= The task =
Which lines run from the one containing "- Open Source" to the end of the entries below? Retype exactly those, both ends included.

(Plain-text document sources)
━━━━━━━━━━━━━━━━

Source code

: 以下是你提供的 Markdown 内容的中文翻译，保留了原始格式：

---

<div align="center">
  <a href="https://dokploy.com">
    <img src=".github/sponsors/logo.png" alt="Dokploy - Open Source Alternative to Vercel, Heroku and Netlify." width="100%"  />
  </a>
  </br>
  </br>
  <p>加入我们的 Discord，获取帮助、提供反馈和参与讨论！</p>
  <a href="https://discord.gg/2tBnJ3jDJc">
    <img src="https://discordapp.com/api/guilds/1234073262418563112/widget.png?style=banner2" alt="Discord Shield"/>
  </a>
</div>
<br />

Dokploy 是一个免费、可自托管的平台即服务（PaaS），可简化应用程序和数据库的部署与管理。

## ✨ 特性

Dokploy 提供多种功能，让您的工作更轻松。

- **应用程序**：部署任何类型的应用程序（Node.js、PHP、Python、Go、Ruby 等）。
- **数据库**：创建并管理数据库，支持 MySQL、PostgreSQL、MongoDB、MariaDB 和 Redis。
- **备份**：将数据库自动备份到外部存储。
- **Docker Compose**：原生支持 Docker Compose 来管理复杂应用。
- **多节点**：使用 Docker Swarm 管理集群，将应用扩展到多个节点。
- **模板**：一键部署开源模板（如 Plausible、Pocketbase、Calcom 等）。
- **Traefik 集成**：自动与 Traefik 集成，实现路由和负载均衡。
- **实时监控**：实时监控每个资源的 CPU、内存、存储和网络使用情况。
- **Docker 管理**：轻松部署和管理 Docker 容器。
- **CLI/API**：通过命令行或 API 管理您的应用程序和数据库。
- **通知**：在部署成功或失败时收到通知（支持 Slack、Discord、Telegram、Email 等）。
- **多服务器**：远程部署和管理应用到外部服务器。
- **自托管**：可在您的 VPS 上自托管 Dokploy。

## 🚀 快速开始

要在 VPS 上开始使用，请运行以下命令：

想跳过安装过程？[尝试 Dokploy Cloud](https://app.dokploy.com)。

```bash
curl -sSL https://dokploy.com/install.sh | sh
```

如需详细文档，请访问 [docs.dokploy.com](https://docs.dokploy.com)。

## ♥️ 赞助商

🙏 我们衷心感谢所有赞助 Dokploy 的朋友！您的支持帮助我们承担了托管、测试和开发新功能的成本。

━━━━━━━━━━━━━━━━

= Finished exercise =
    <img src=".github/sponsors/logo.png" alt="Dokploy - Open Source Alternative to Vercel, Heroku and Netlify." width="100%"  />
  </a>
  </br>
  </br>
  <p>加入我们的 Discord，获取帮助、提供反馈和参与讨论！</p>
  <a href="https://discord.gg/2tBnJ3jDJc">
    <img src="https://discordapp.com/api/guilds/1234073262418563112/widget.png?style=banner2" alt="Discord Shield"/>
  </a>
</div>
<br />

Dokploy 是一个免费、可自托管的平台即服务（PaaS），可简化应用程序和数据库的部署与管理。

## ✨ 特性

Dokploy 提供多种功能，让您的工作更轻松。

- **应用程序**：部署任何类型的应用程序（Node.js、PHP、Python、Go、Ruby 等）。
- **数据库**：创建并管理数据库，支持 MySQL、PostgreSQL、MongoDB、MariaDB 和 Redis。
- **备份**：将数据库自动备份到外部存储。
- **Docker Compose**：原生支持 Docker Compose 来管理复杂应用。
- **多节点**：使用 Docker Swarm 管理集群，将应用扩展到多个节点。
- **模板**：一键部署开源模板（如 Plausible、Pocketbase、Calcom 等）。
- **Traefik 集成**：自动与 Traefik 集成，实现路由和负载均衡。
- **实时监控**：实时监控每个资源的 CPU、内存、存储和网络使用情况。
- **Docker 管理**：轻松部署和管理 Docker 容器。
- **CLI/API**：通过命令行或 API 管理您的应用程序和数据库。
- **通知**：在部署成功或失败时收到通知（支持 Slack、Discord、Telegram、Email 等）。
- **多服务器**：远程部署和管理应用到外部服务器。
- **自托管**：可在您的 VPS 上自托管 Dokploy。

## 🚀 快速开始

要在 VPS 上开始使用，请运行以下命令：

想跳过安装过程？[尝试 Dokploy Cloud](https://app.dokploy.com)。

```bash
curl -sSL https://dokploy.com/install.sh | sh
```

如需详细文档，请访问 [docs.dokploy.com](https://docs.dokploy.com)。

## ♥️ 赞助商

🙏 我们衷心感谢所有赞助 Dokploy 的朋友！您的支持帮助我们承担了托管、测试和开发新功能的成本。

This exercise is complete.